A spell was cast on me the first time I entered a library. I didn’t realise it at the time, but each book I read brought me a step closer to my dream of becoming a writer.
A dream I’ll admit I was tempted to abandon over the years as I threw away stories that just wouldn’t come together, stories I loved but lacked that special something to convince others of the same and throughout it all a voice in my head telling me to trade my dreams for something small and sensible.
“The spell that was cast all those years ago isn’t done with me yet“Stacey Thomas
It must have been a spell that convinced me to keep going as I soon found my way to what would eventually become The Revels. My story owes a great debt to the books I’ve read that capture so much of what I love about historical fiction from Stacey Halls’ The Familiars, Bridget Collins’ The Binding, Maggie O’Farrell’s Hamnet, Susanna Clarke’s Jonathan Strange & Mr Norrell and Ronald Bassett’s Witchfinder General.

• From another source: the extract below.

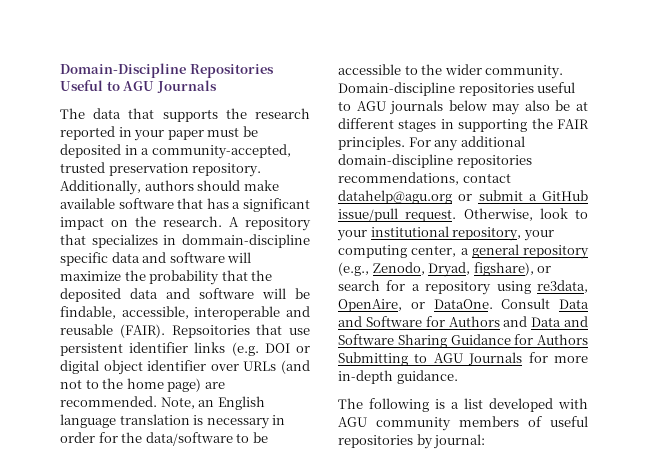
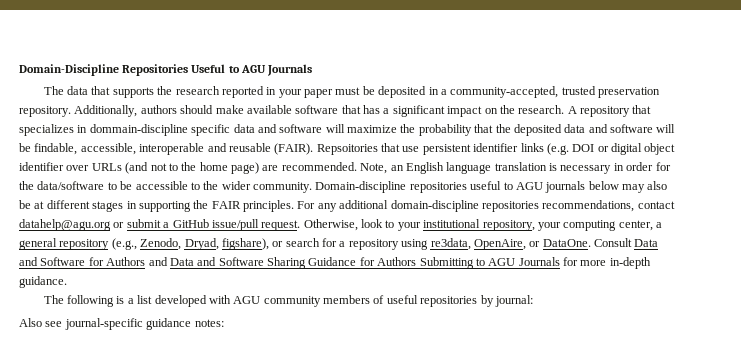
(486, 441) none -> [19,318,224,330] // Also see journal-specific guidance notes:

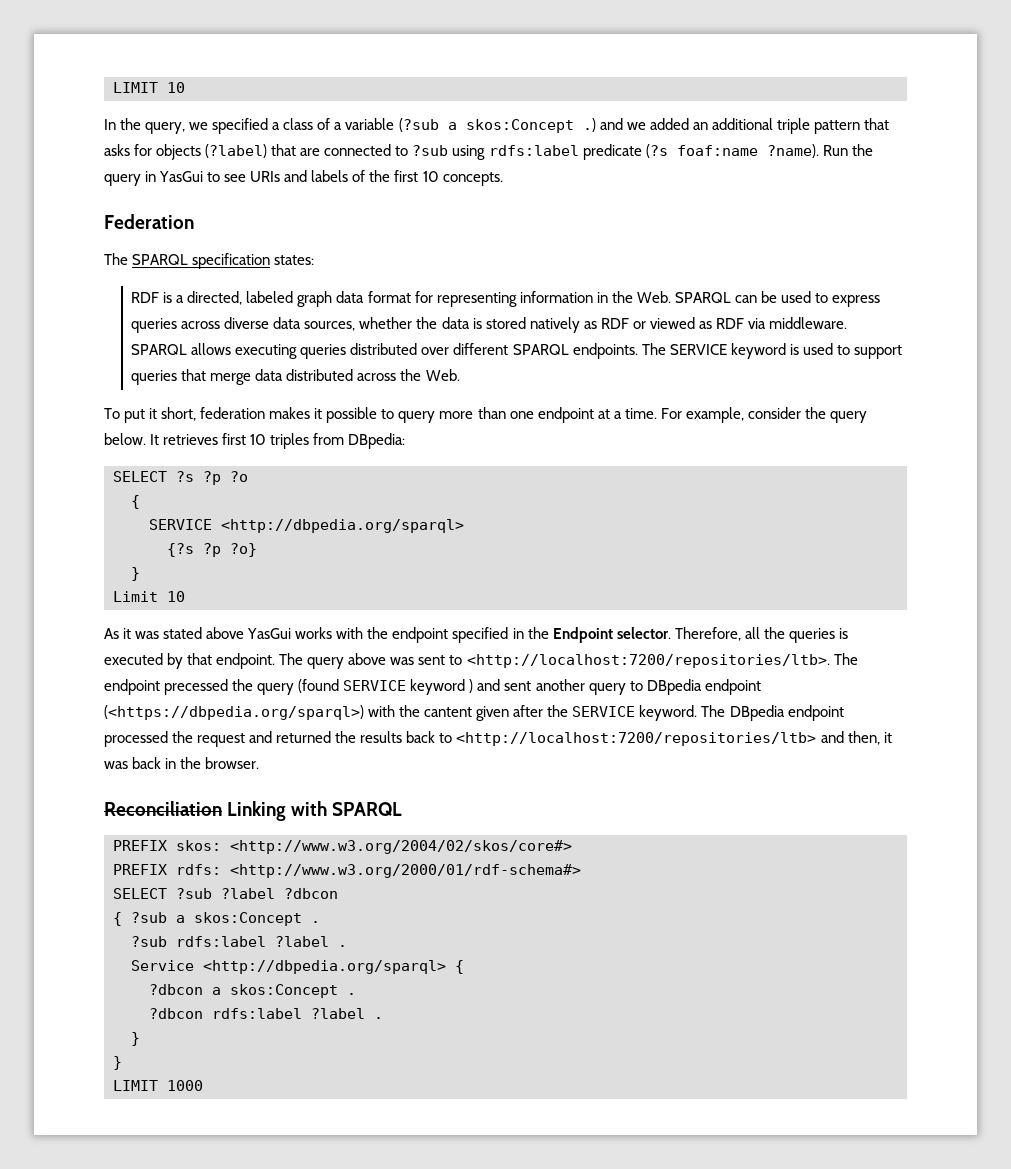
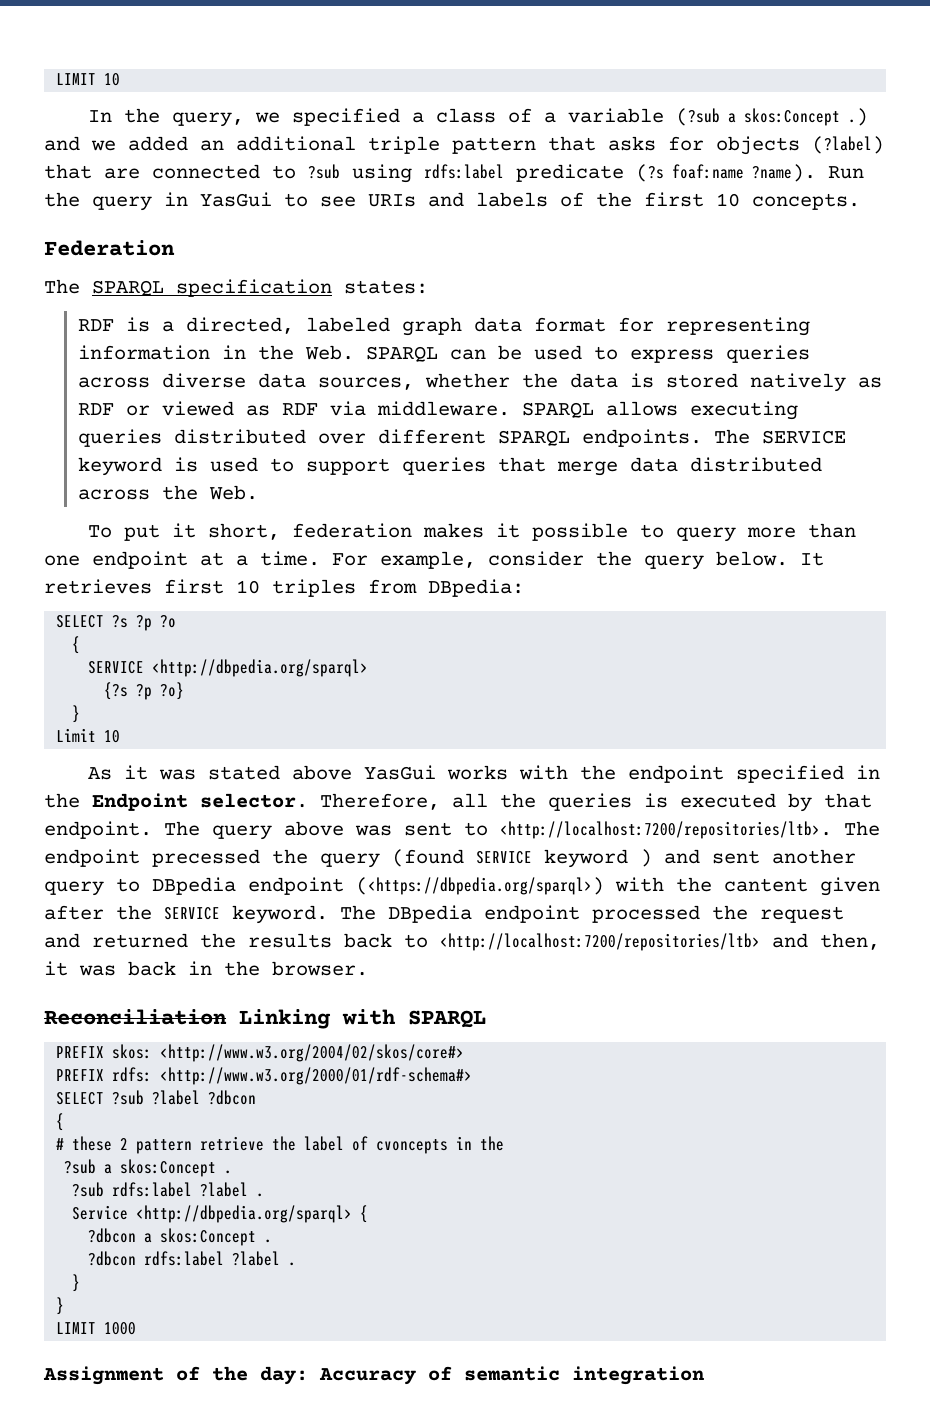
(122, 919) none -> [56,1136,505,1154] // # these 2 pattern retrieve the label of cvoncepts in the //
(203, 1085) none -> [43,1366,704,1385] // Assignment of the day: Accuracy of semantic integration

However, the premise for The Revels was sparked by my research into the witchfinder Matthew Hopkins. I remember my shock at discovering the number of alleged witches he killed and the age at which he took up his profession. He was only in his early twenties when he became a witch-hunter and even assumed the fake title of Witchfinder General to assert his authority. Hopkins’ rise coincided with the chaos of the English Civil War and the culture of misinformation that swept through 17th-century England.
During this period, witch pamphlets were in vogue and people would read exaggerated accounts of contemporary witch trials. At the time The Revels is set, readers were still reeling from ‘A Most Certain, Strange, and True Discovery of a Witch,’ which describes a group of Roundhead soldiers happening upon a witch dancing upon the River of Newbury and ending her merriment with a cascade of bullets.
My research gave me a wealth of information to draw upon and on reflection, my story could have taken many different paths. However, The Revels came about from the one question that wouldn’t leave me alone until I answered it: Why would someone choose to become a witch-hunter? From this emerged my main character Nicholas Pearce, a young man who’s both a witch and witch-hunter. However, this detail, while intriguing, isn’t a story. I’m therefore so grateful to my editor, agent, tutors, beta readers, etc who read The Revels and asked me the questions that helped me turn my idea into a story.
It feels surreal to realise in a few months I’ll be able to hold a finished copy of my book in my hands. But the spell that was cast all those years ago isn’t done with me yet. It won’t let go until I pass on the story that has been years in the making, silently shaping itself from the ashes of past projects. I’m letting go now and handing the story to you. A sort of magic, but one I hope you’ll like.